WORK TO DO ->
In the post below on replicating Salesforce data to a local SQL database, list every prerequisite that states a minimum version, along with that version.

SOURCE PASSAGE ->
Replicate Salesforce data to local SQL database

Salesforce is pretty amazing. It allows us to use the cloud to store all of our stuff; Accounts, Contacts, Files, etc. However, many Salesforce teams work with other teams that wish Salesforce data was easily accessible just like the rest of the data that your company owns.

At my company, we use Microsoft and Salesforce (for the most part). While our Microsoft developers can access Salesforce through one of their various APIs, they mention how nice it would be to just query a SQL table without having to do an expensive hop to Salesforce first as there are some considerations when doing so, like lag and limits inside of Salesforce.

Another consideration: Reporting in Salesforce kind of stinks. It is great for finding a list of my Accounts, but to do trending or complex reporting, it just doesn’t hit the bar.

We could get Wave, but nah.

Brett talked to me a few months ago, that his previous company used an application called ForceAmp which relies on DBAmp as a foundation. We have a need to replicate some or all of our Salesforce data to a local SQL database to be consumed by other users. I wanted to show how easy it is to set up. Before reading, I am by no means an expert on how to use ForceAmp but have been very impressed on how easy it is to set up and start working.

Pre-Reqs: (ugh, I know. Applications to worry about…)

  • Windows 2008 R2 or higher (64-bit)
  • SQL 2005 or higher with SQL Server Manager (I guess you can use SQL Server Express, but don’t do that)
  • .NET 4.5 or higher
  • There are a few more about SQL 2008 and datetime, so review your install guide for specifics

First, you can either purchase ForceAmp or request a 30 day trial. When you do this, you will get an install package and a serial number. It comes with a handy-dandy Install Guide which I HIGHLY recommend reading almost all of it prior to finalizing your implementation. It has a ton of stuff that may make your replication automation easier (I’ll talk about a few options later).

After installation, configure your DBAmp.DBAmp provider in SQL Server Manager on the device you installed ForceAmp (Server Objects>Linked Servers>Providers and right click DBAmp.DBAmp and go to Properties). Make sure the following options are checked:

screen-shot-2017-01-30-at-12-09-56-pm

Next, go to Server Objects>Linked Servers and right click to create a New Linked Server.

screen-shot-2017-01-30-at-12-11-41-pm

You must provide authentication details for Salesforce here, so use a Salesforce account that will have the access necessary to get the data you plan to use. In my example, I’m using a admin system account. Make sure to use your security token here if your org requires it. Review the install guide for what to enter on the Security page and Server Options page.

MATERIAL SUPPLIED ->
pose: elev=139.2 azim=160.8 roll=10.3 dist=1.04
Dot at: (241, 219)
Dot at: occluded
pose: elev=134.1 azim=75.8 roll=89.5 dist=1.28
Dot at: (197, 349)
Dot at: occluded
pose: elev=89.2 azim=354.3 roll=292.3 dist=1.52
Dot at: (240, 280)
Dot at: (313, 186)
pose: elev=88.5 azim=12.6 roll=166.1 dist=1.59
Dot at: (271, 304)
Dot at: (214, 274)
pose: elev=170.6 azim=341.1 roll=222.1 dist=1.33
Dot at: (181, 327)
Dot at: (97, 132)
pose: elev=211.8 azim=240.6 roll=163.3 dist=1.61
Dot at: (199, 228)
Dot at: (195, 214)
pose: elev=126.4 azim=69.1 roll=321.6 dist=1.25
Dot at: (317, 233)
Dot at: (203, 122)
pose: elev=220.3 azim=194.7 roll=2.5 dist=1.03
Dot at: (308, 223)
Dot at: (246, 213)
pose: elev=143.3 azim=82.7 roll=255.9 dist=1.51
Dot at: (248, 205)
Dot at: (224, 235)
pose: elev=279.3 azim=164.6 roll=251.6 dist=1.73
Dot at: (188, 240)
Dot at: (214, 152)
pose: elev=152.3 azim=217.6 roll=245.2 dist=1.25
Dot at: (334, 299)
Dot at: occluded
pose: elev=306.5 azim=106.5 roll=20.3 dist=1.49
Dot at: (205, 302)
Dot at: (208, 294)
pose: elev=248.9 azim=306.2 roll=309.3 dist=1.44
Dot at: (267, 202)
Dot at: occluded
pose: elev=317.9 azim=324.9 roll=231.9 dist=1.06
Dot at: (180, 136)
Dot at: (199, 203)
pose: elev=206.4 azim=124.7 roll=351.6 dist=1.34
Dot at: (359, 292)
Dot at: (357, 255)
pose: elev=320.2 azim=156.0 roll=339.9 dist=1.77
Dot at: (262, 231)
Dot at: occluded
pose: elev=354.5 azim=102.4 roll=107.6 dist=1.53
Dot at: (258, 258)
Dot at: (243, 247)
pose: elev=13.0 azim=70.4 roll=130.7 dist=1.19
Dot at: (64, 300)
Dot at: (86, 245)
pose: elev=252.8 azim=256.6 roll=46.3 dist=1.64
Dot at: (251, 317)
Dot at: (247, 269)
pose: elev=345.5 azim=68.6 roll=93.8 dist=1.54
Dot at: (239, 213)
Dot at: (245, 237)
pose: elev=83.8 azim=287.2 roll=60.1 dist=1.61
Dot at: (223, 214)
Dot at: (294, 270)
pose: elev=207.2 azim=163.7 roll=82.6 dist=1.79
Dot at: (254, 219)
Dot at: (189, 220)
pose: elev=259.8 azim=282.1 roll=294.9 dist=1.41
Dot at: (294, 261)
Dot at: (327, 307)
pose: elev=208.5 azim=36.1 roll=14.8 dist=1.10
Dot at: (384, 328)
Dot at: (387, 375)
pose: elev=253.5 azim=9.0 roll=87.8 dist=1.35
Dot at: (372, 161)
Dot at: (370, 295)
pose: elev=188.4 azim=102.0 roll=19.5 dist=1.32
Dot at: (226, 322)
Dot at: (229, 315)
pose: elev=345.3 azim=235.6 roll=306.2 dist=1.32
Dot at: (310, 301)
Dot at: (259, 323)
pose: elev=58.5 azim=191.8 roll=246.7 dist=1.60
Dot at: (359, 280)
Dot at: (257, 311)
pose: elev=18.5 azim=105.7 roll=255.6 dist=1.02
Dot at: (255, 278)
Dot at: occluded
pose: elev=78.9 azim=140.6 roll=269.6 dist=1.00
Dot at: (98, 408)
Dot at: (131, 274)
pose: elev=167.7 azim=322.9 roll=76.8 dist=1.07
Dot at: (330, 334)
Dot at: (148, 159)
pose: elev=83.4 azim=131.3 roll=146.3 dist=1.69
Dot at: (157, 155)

COMPLETE ANSWER ->
- Windows: 2008 R2 or higher (64-bit)
- SQL: 2005 or higher, with SQL Server Manager
- .NET: 4.5 or higher